DATA EXTRACTS below:

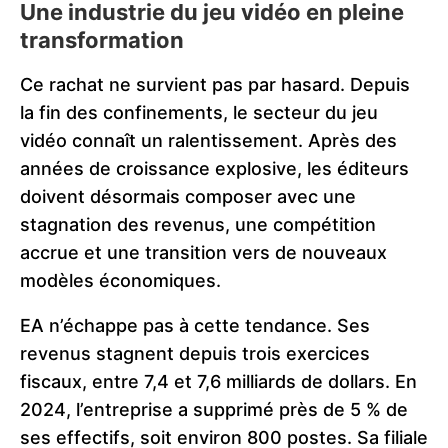
Une industrie du jeu vidéo en pleine
transformation
Ce rachat ne survient pas par hasard. Depuis
la fin des confinements, le secteur du jeu
vidéo connaît un ralentissement. Après des
années de croissance explosive, les éditeurs
doivent désormais composer avec une
stagnation des revenus, une compétition
accrue et une transition vers de nouveaux
modèles économiques.
EA n’échappe pas à cette tendance. Ses
revenus stagnent depuis trois exercices
fiscaux, entre 7,4 et 7,6 milliards de dollars. En
2024, l’entreprise a supprimé près de 5 % de
ses effectifs, soit environ 800 postes. Sa filiale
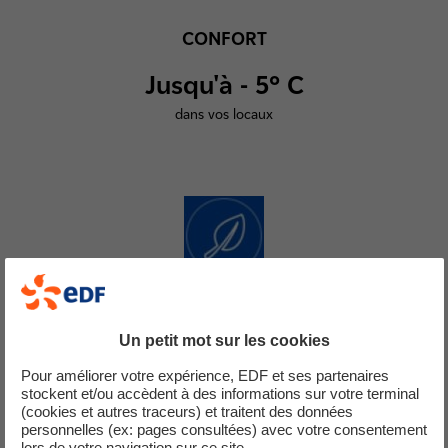
CONFORT
Jusqu'à
- 5° C
dans vos locaux
ENVIRONNEMENT
Un petit mot sur les cookies
Pour améliorer votre expérience, EDF et ses partenaires
Jusqu'à 100 %
stockent et/ou accèdent à des informations sur votre terminal
(cookies et autres traceurs) et traitent des données
de réduction des émissions de GES
personnelles (ex: pages consultées) avec votre consentement
lors de votre navigation sur ce site.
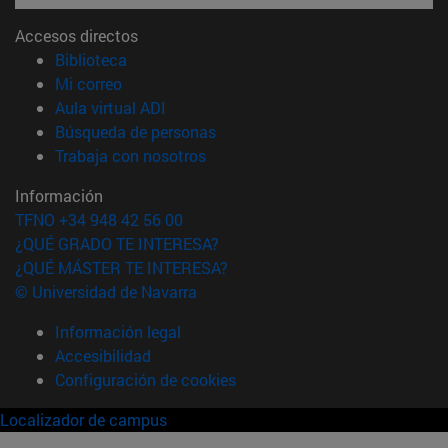
Accesos directos
(abre en nueva ventana)
Biblioteca
(abre en nueva ventana)
Mi correo
(abre en nueva ventana)
Aula virtual ADI
(abre en nueva ventana)
Búsqueda de personas
(abre en nueva ventana)
Trabaja con nosotros
Información
TFNO +34 948 42 56 00
¿QUÉ GRADO TE INTERESA?
¿QUÉ MÁSTER TE INTERESA?
© Universidad de Navarra
Información legal
Accesibilidad
Configuración de cookies
Localizador de campus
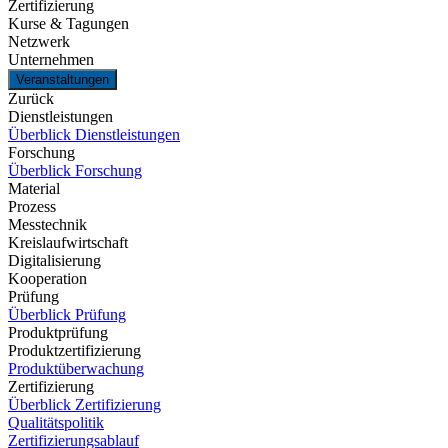
Zertifizierung
Kurse & Tagungen
Netzwerk
Unternehmen
Veranstaltungen
Zurück
Dienstleistungen
Überblick Dienstleistungen
Forschung
Überblick Forschung
Material
Prozess
Messtechnik
Kreislaufwirtschaft
Digitalisierung
Kooperation
Prüfung
Überblick Prüfung
Produktprüfung
Produktzertifizierung
Produktüberwachung
Zertifizierung
Überblick Zertifizierung
Qualitätspolitik
Zertifizierungsablauf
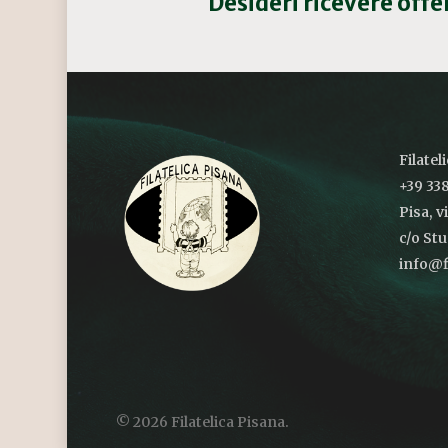
Desideri ricevere off
Filatel
+39 338
Pisa, v
c/o St
info@fi
© 2026 Filatelica Pisana.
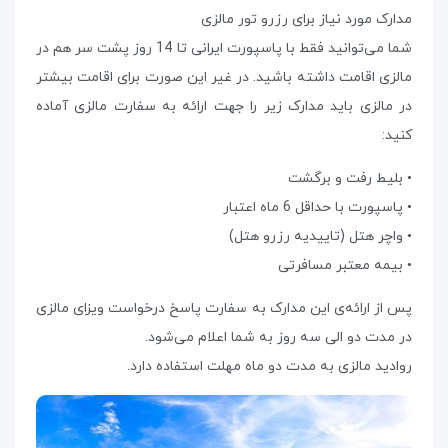
مدارک مورد نیاز برای رزرو تور مالزی
شما می‌توانید فقط با پاسپورت ایرانی تا 14 روز پشت سر هم در
مالزی اقامت داشته باشید. در غیر این صورت برای اقامت بیشتر
در مالزی باید مدارک زیر را جهت ارائه به سفارت مالزی آماده
کنید:
• بلیط رفت و برگشت
• پاسپورت با حداقل 6 ماه اعتبار
• واچر هتل (تاییدیه رزرو هتل)
• بیمه معتبر مسافرتی
پس از ارائه‌ی این مدارک به سفارت پاسخ درخواست ویزای مالزی
در مدت دو الی سه روز به شما اعلام می‌شود.
روادید مالزی به مدت دو ماه مهلت استفاده دارد.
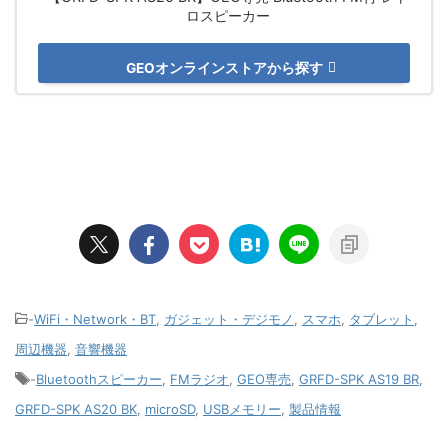
ロスピーカー
GEOオンラインストアから探す
-
WiFi・Network・BT
,
ガジェット・デジモノ
,
スマホ
,
タブレット
,
周辺機器
,
音響機器
-
Bluetoothスピーカー
,
FMラジオ
,
GEO専売
,
GRFD-SPK AS19 BR
,
GRFD-SPK AS20 BK
,
microSD
,
USBメモリー
,
製品情報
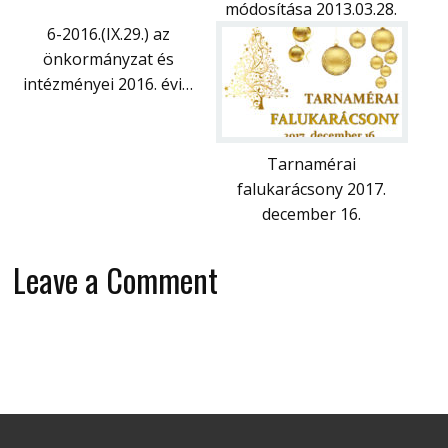
módosítása 2013.03.28.
6-2016.(IX.29.) az
önkormányzat és
intézményei 2016. évi…
Tarnamérai
falukarácsony 2017.
december 16.
Leave a Comment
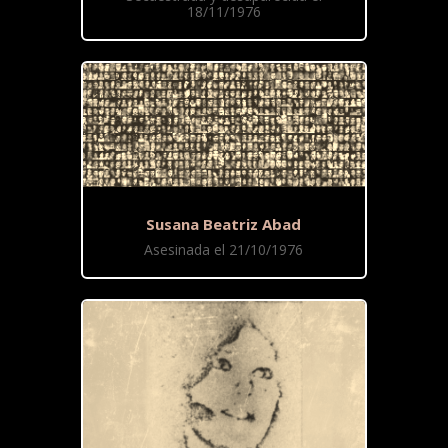
18/11/1976
Susana Beatriz Abad
Asesinada el 21/10/1976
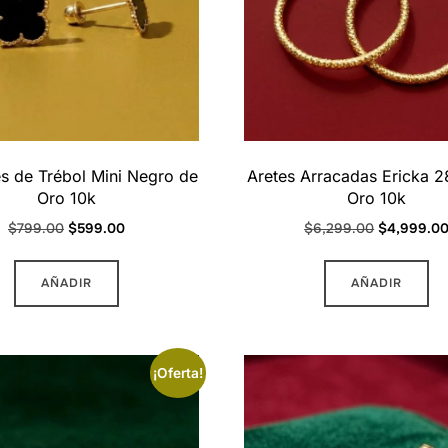
s de Trébol Mini Negro de
Aretes Arracadas Ericka 
Oro 10k
Oro 10k
Original
Current
Original
$
799.00
$
599.00
$
6,299.00
$
4,999.0
price
price
price
was:
is:
was:
AÑADIR
AÑADIR
$799.00.
$599.00.
$6,299.00
¡Oferta!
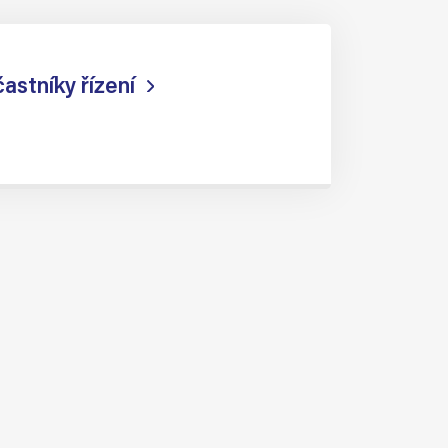
astníky řízení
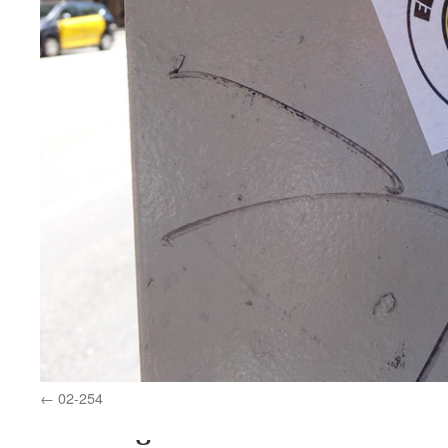
02-254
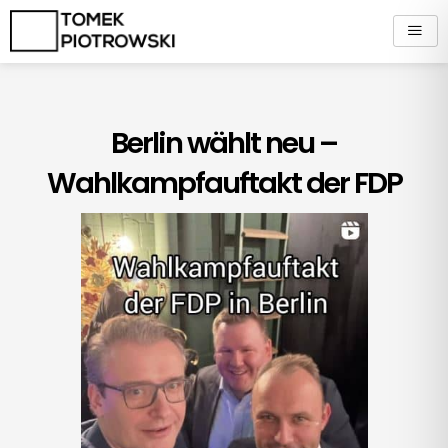
Zum
Inhalt
springen
Berlin wählt neu –
Wahlkampfauftakt der FDP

End of DATA EXTRACTS.

_PROMPT_: Output the records above exactly as written, but leave out the pictures.

_OUTPUT_:
Une industrie du jeu vidéo en pleine
transformation
Ce rachat ne survient pas par hasard. Depuis
la fin des confinements, le secteur du jeu
vidéo connaît un ralentissement. Après des
années de croissance explosive, les éditeurs
doivent désormais composer avec une
stagnation des revenus, une compétition
accrue et une transition vers de nouveaux
modèles économiques.
EA n’échappe pas à cette tendance. Ses
revenus stagnent depuis trois exercices
fiscaux, entre 7,4 et 7,6 milliards de dollars. En
2024, l’entreprise a supprimé près de 5 % de
ses effectifs, soit environ 800 postes. Sa filiale
CONFORT
Jusqu'à
- 5° C
dans vos locaux
ENVIRONNEMENT
Un petit mot sur les cookies
Pour améliorer votre expérience, EDF et ses partenaires
Jusqu'à 100 %
stockent et/ou accèdent à des informations sur votre terminal
(cookies et autres traceurs) et traitent des données
de réduction des émissions de GES
personnelles (ex: pages consultées) avec votre consentement
lors de votre navigation sur ce site.
Accesos directos
(abre en nueva ventana)
Biblioteca
(abre en nueva ventana)
Mi correo
(abre en nueva ventana)
Aula virtual ADI
(abre en nueva ventana)
Búsqueda de personas
(abre en nueva ventana)
Trabaja con nosotros
Información
TFNO +34 948 42 56 00
¿QUÉ GRADO TE INTERESA?
¿QUÉ MÁSTER TE INTERESA?
© Universidad de Navarra
Información legal
Accesibilidad
Configuración de cookies
Localizador de campus
Zertifizierung
Kurse & Tagungen
Netzwerk
Unternehmen
Veranstaltungen
Zurück
Dienstleistungen
Überblick Dienstleistungen
Forschung
Überblick Forschung
Material
Prozess
Messtechnik
Kreislaufwirtschaft
Digitalisierung
Kooperation
Prüfung
Überblick Prüfung
Produktprüfung
Produktzertifizierung
Produktüberwachung
Zertifizierung
Überblick Zertifizierung
Qualitätspolitik
Zertifizierungsablauf
Desideri ricevere off
Filatel
+39 338
Pisa, v
c/o St
info@fi
© 2026 Filatelica Pisana.
مدارک مورد نیاز برای رزرو تور مالزی
شما می‌توانید فقط با پاسپورت ایرانی تا 14 روز پشت سر هم در
مالزی اقامت داشته باشید. در غیر این صورت برای اقامت بیشتر
در مالزی باید مدارک زیر را جهت ارائه به سفارت مالزی آماده
کنید:
• بلیط رفت و برگشت
• پاسپورت با حداقل 6 ماه اعتبار
• واچر هتل (تاییدیه رزرو هتل)
• بیمه معتبر مسافرتی
پس از ارائه‌ی این مدارک به سفارت پاسخ درخواست ویزای مالزی
در مدت دو الی سه روز به شما اعلام می‌شود.
روادید مالزی به مدت دو ماه مهلت استفاده دارد.
ロスピーカー
GEOオンラインストアから探す
-
WiFi・Network・BT
,
ガジェット・デジモノ
,
スマホ
,
タブレット
,
周辺機器
,
音響機器
-
Bluetoothスピーカー
,
FMラジオ
,
GEO専売
,
GRFD-SPK AS19 BR
,
GRFD-SPK AS20 BK
,
microSD
,
USBメモリー
,
製品情報
módosítása 2013.03.28.
6-2016.(IX.29.) az
önkormányzat és
intézményei 2016. évi…
Tarnamérai
falukarácsony 2017.
december 16.
Leave a Comment
18/11/1976
Susana Beatriz Abad
Asesinada el 21/10/1976
s de Trébol Mini Negro de
Aretes Arracadas Ericka 
Oro 10k
Oro 10k
Original
Current
Original
$
799.00
$
599.00
$
6,299.00
$
4,999.0
price
price
price
was:
is:
was:
AÑADIR
AÑADIR
$799.00.
$599.00.
$6,299.00
¡Oferta!
astníky řízení
02-254
Zum
Inhalt
springen
Berlin wählt neu –
Wahlkampfauftakt der FDP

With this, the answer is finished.